Bridget Brink nominee to be U.S. ambassador to Ukraine (U.S. Embassy in Slovakia/Released)

This article was originally published by Radio Free Europe/Radio Liberty and is reprinted with permission.

President Joe Biden’s nominee to be U.S. ambassador to Ukraine said she would work to coordinate the shipment of weapons and security items to Ukraine if confirmed by the Senate.

Bridget Brink spoke to members of the Senate Foreign Relations Committee on May 10 ahead of what’s expected to be her easy Senate confirmation.

Brink told senators that if confirmed she would work to fully reopen the U.S. Embassy in Kyiv and take up her work in the country.

Much of her duties will involve working with military leaders overseeing the billions of dollars of weapons and aid that the United States has pledged to deliver to Ukraine.

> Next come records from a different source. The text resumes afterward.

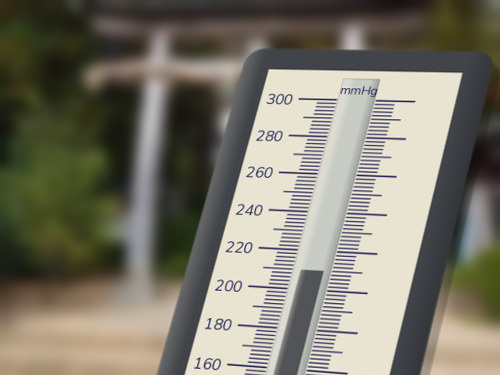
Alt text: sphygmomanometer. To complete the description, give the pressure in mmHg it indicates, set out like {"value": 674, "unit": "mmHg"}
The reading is {"value": 210, "unit": "mmHg"}
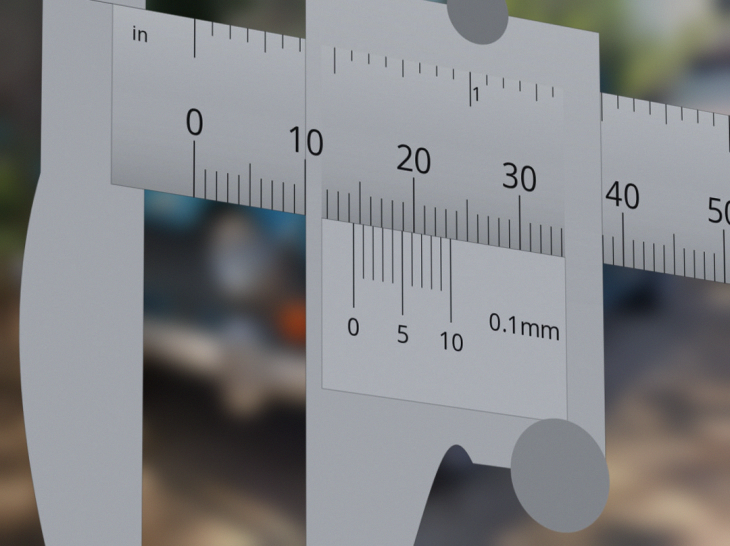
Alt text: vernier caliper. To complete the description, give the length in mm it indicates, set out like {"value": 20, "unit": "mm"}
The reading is {"value": 14.4, "unit": "mm"}
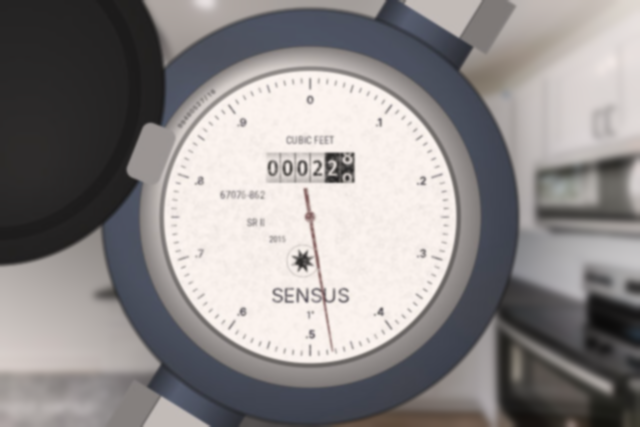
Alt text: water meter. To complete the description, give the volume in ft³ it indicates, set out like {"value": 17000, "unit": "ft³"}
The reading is {"value": 228.47, "unit": "ft³"}
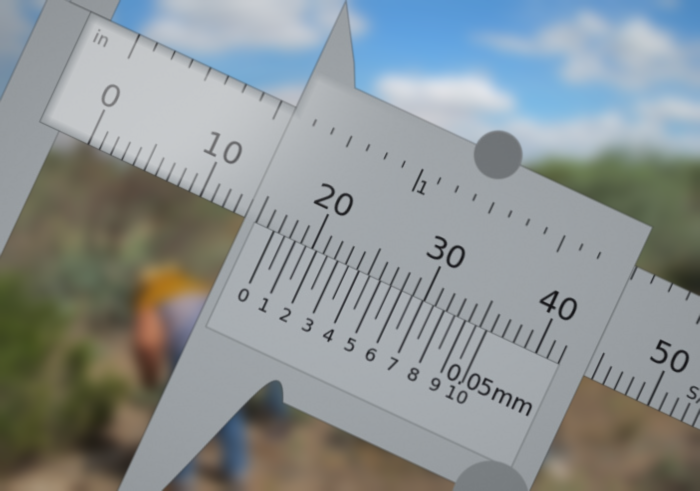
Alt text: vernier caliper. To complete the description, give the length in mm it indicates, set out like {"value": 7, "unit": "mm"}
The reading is {"value": 16.6, "unit": "mm"}
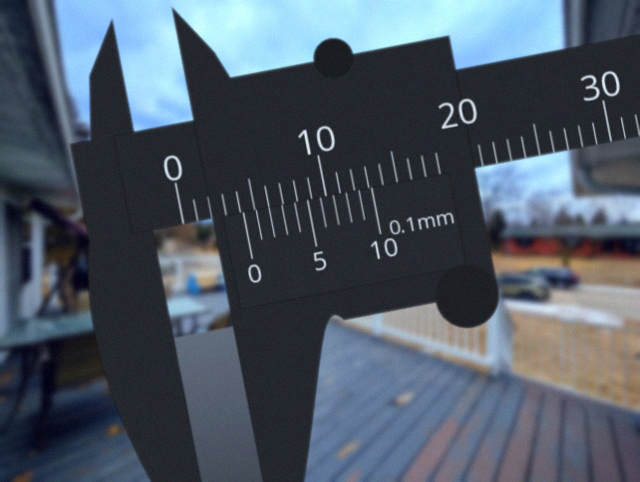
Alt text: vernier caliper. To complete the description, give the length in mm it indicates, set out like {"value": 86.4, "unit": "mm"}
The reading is {"value": 4.2, "unit": "mm"}
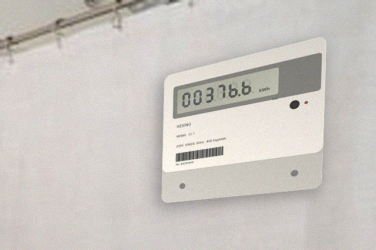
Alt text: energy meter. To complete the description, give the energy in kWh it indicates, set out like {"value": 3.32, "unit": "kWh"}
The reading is {"value": 376.6, "unit": "kWh"}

“Most people assess that these next few weeks and maybe longer are critical to the outcome of this war of choice on Russia’s part,” Brink told the committee. “What we are trying to do as an administration is move security items as fast as possible to Ukraine.”

Brink has spent the majority of her 25-year diplomatic career in former Soviet republics. She is currently the U.S. ambassador to Slovakia and previously worked in Uzbekistan and Georgia.

Committee Republicans and Democrats emphasized their desire to see Brink confirmed and in place in Kyiv as soon as possible.

“It’s absolutely crucial to have an ambassador,” Senator Rob Portman (Republican-Ohio) told Brink.

Top U.S. diplomats went to Kyiv on May 8 in a step toward the resumption of a full U.S. presence in the city. They left the embassy ahead of the invasion due to security concerns.

The post of U.S. ambassador to Ukraine has been vacant since President Donald Trump recalled then-U.S. Ambassador to Ukraine Marie Yovanovitch in May 2019.